Wednesday, January 03, 2007

Diversion

I should make it an additional goal this year to learn HTML. I spent a couple of hours last night trying to switch to Blogger's new, "improved" version. I know just enough HTML to have wrestled this template into approximately the look I was going for a year or so ago. When I "upgraded" to the new Blogger, poof! All my customizations were gone. No more Haloscan comments, no more blogroll, no more personal picture at the top, just this blank, impersonal thing on the screen.

OK, I thought, I saved the old template; I'll just pick out the customized bits and add them into the new template. But no, that was beyond my limited skills. Blogger just kept telling me, "Whoa, your HTML is all fucked up, please make it better." (My paraphrase.) And, um, I had no idea how to do that. So I scraped the ridiculous thing off my screen and reverted to the old template. Who knows, though, how long Blogger will allow me to slide along with my familiar setup before they force everyone to "upgrade."
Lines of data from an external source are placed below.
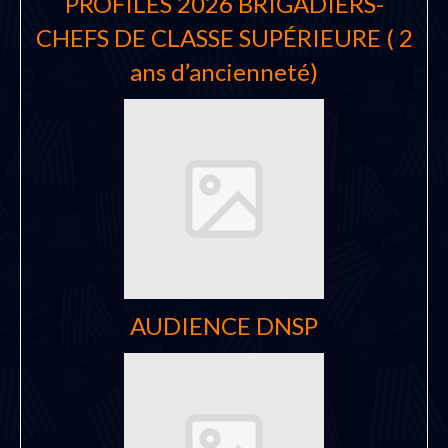
PROFILES 2026 BRIGADIERS-
CHEFS DE CLASSE SUPÉRIEURE ( 2
ans d’ancienneté)
AUDIENCE DNSP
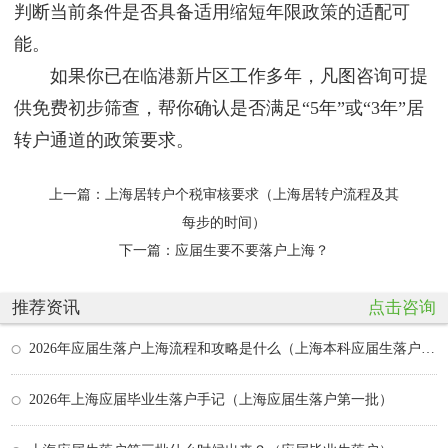
判断当前条件是否具备适用缩短年限政策的适配可
能。
如果你已在临港新片区工作多年，凡图咨询可提
供免费初步筛查，帮你确认是否满足“5年”或“3年”居
转户通道的政策要求。
上一篇：
上海居转户个税审核要求（上海居转户流程及其
每步的时间）
下一篇：
应届生要不要落户上海？
推荐资讯
点击咨询
2026年应届生落户上海流程和攻略是什么（上海本科应届生落户政策）
2026年上海应届毕业生落户手记（上海应届生落户第一批）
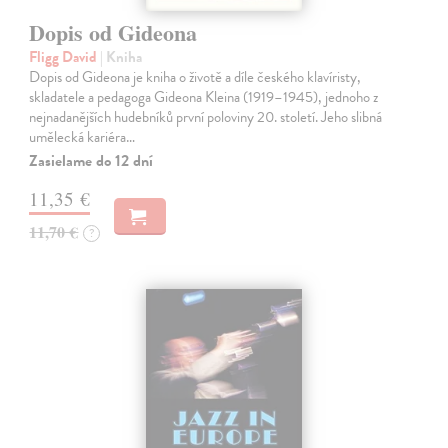
Dopis od Gideona
Fligg David
| Kniha
Dopis od Gideona je kniha o životě a díle českého klavíristy,
skladatele a pedagoga Gideona Kleina (1919–1945), jednoho z
nejnadanějších hudebníků první poloviny 20. století. Jeho slibná
umělecká kariéra…
Zasielame do 12 dní
11,35 €
11,70 €
?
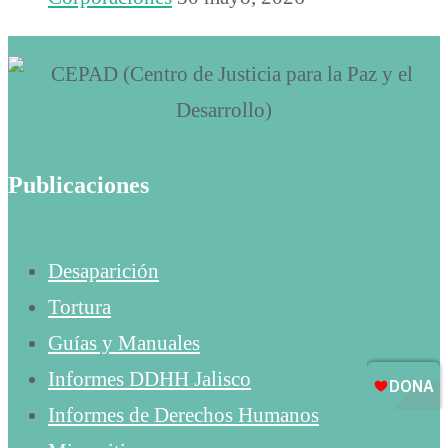
Publicaciones
Desaparición
Tortura
Guías y Manuales
Informes DDHH Jalisco
Informes de Derechos Humanos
I originally logged in last night with the intent of writing about my friend and former co-worker, who is dying. It seemed he would not last the night and I wanted to dwell with him in my thoughts during the night. It's a poor sort of vigil, but it was the only thing I could do.

I sat and stared at the blank screen for a long time, thinking about him. I've often told the story of our first meeting and how he intimidated the hell out of me on my first day working here. We worked together for over four years before his health forced him into early retirement against his will; I quickly got over being intimidated by his sarcastic prickly bluster and learned to give back as good as I got from him. He studied theology before going into fundraising. He loved to lean back in his shoddy swivel chair and put on his "wise old man" face to talk authoritatively about religion and politics. He sent me a lot of good Dubya jokes.

So I thought about all these things last night, but rather than wring out the right words for him I spent the hours tinkering with the stupid blog template in a transparent inability to sit and confront the reality of his impending absence--denying, I suppose, the inevitability of it, as if by postponing the process of writing down my memories about him I could postpone the moment when his whole life passes into memory.

He lived through the night and I'm told he has awakened several times this morning. It's a ridiculously trite thing to say, but today my thoughts are constantly with him.

Wherever you are going, my friend, may your journey be easier.